Kommentare stören den Flow des Lesers und sollten vermieden werden. Guter Code braucht keine Kommentare. Guter Code sollte das Ziel jedes Entwicklers sein. Hat man keinen guten Code, sollte man Refactoring betreiben, bis man mit dem Ergebnis zufrieden ist. Kommentare sind immer ein eindeutiges Zeichen, dass der Code unverständlich ist. Zu 95% lassen sich diese durch extrahieren in Methoden oder sprechende Variablennamen ersetzen. Techniken hierfür lassen sich in Clean Code erlernen.

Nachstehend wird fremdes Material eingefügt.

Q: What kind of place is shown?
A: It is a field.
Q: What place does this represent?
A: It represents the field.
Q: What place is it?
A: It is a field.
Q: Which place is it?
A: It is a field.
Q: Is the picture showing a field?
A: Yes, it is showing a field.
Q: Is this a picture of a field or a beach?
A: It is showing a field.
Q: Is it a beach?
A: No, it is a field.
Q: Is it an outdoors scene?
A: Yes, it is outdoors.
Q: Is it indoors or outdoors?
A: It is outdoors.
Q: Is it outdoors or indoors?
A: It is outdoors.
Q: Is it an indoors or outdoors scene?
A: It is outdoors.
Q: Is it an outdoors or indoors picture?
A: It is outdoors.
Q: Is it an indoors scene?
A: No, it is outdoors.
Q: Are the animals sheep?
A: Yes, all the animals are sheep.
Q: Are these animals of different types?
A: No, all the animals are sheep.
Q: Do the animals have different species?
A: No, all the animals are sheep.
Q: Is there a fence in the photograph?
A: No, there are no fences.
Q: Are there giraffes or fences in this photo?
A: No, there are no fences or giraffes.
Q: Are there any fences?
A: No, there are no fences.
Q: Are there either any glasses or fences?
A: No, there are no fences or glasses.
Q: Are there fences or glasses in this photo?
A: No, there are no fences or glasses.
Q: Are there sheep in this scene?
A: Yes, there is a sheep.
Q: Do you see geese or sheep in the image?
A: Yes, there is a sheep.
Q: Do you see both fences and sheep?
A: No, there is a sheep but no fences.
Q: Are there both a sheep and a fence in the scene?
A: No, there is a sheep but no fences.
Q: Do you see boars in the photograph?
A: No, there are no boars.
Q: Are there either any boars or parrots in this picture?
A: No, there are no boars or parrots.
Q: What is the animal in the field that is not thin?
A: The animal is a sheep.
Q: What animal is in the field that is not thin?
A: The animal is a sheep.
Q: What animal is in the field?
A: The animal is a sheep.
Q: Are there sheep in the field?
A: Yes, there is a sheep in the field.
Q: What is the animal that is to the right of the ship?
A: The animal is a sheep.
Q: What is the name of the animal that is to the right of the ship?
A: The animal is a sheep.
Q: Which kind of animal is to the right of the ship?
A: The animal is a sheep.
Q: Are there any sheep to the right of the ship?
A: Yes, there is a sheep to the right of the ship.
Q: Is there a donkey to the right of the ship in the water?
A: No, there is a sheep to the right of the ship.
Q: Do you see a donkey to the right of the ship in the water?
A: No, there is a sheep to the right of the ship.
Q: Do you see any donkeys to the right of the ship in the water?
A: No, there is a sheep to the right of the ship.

//Edit: Natürlich wird hier von einer modernen, funktionalen oder objektorientierten Sprache ausgegangen. Sollte jemand mit Sprachen arbeiten, in denen die ungarische Notation noch Standard ist, dann hat dieser genug Probleme auch wenn er sich nicht um guten Stil schert.
 
Zuletzt bearbeitet:
Sorry, aber da muss ich euch echt nochmal Widersprechen.
Ihr könnt nicht pauschal sagen, dass in allen modernen Sprachen Kommentare IM CODE immer an der falschen Stelle sind und nur von unfähigen Entwicklern gemacht werden, weil fähige Entwickler sofort lesbaren Code schreiben.

Stellt euch vor jemand braucht in einer komplizierten Berechnung ein wichtiges, lange ausgebrütetes Zwischenergebnis wie ne Ableitung einer mehrdimensionalen Funktion oder so.
Ich finde die einzelnen Schritte und Zwischenergebnisse können dann durchaus Stück für Stück als Kommentar in der Funktion stehen. Evtl sogar mit Links auf die jeweils wichtige mathematische Gesetzmäßigkeit.
Wo soll sowas eurer Meinung nach sonst hin? Über die Funktion, wo dann durch javadoc/doxygen jeder nachliest, was die Funktion macht? Wohl kaum. Das "wie" gehört da nicht hin, nur das "was".
In ein externen Dokument? Nen eingescannten Handschriftlichen Zettel? Dann schreib ich ja alles nochmal ab. Und was, wenn ich nur da beim Abschreiben nen Fehler mache? Und wenn jemand zum Bugfix das externe Dokument auf Fehler prüft und keinen findet? Dann muss er ja immer den Zusammenhang zwischen Code und Zettel herstellen. Finde ich auch nicht gut..
Den Code copy&paste in ein neues Dokument und das dann nur dort mit Kommentaren versehen? Was, wenn ich was im echten Code verändern muss und es in der Doku vergesse.. sowas kommt nicht in Frage.

Ich würde dann tatsächlich "viel" Kommentar im Code schreiben und da drunter reduziert den entscheidenen mathematischen Ausdruck für eins der nötigen Zwischenergebnisse.
Weil wenn ich da nen Fehler gemacht habe und den wer anderes suchen muss, sagt der bestimmt nicht:
"Gut dass keine Kommentare da sind. Sowas erklärt sich ja von selbst!"
OOP rettet garnichts imho, wenn sich "kompliziert" (z.B. mathematisch) einfach nicht vermeiden lässt

Außerdem: Was, wenn man ein realistisches Team hat in dem eben viele nicht super Erfahren sind, immer toll lesbaren Code schreiben und auch nebenbei ihren Doktor in Mathe und Informatik gemacht haben? Solche Leute (Praktikanten? Studi Aushilfen? Azubis?) müssen evtl. auch an der Softwareentwicklung beteilgt werden, um Termine einzuhalten oder Kosten niedrig zu halten und da ist es dann allein schon deswegen nötig "mehr" zu Kommentieren, damit jeder es halbwegs nachvollziehen kann.

Die Softwareentwicklungsspezis / Consulting Leute an der Uni haben immer vom Tuck-Faktor geredet. Ein Projekt darf nicht den Bach runtergehen, nur weil plötzlich ein wichtiger Mensch ausfällt (überfahren wird), der als einziger den entscheidenen Mathe-kram versteht. Sowas muss zumindest ansatzweise nachvollziehbar kommentiert sein, damit sich jemand anderes da reindenken kann.

Ich versteh auch das Problem nicht so richtig. Wenn ich mehrere Tage was kompliziertes programmiert habe kostet es mich nur sehr wenige Minuten nebenbei schon ein paar sinnvolle Hinweise in natürlicher Sprache zu ergänzen. Manchmal wird mir dadurch überhaupt erst ein Denkfehler bewusst. Wieviel Zeit ich brauche, wenn ich mich ohne Kommentare nochmal Reindenken muss steht in keinem Verhältnis zu der Zeit die es kostet direkt beim Programmieren zu Kommentieren.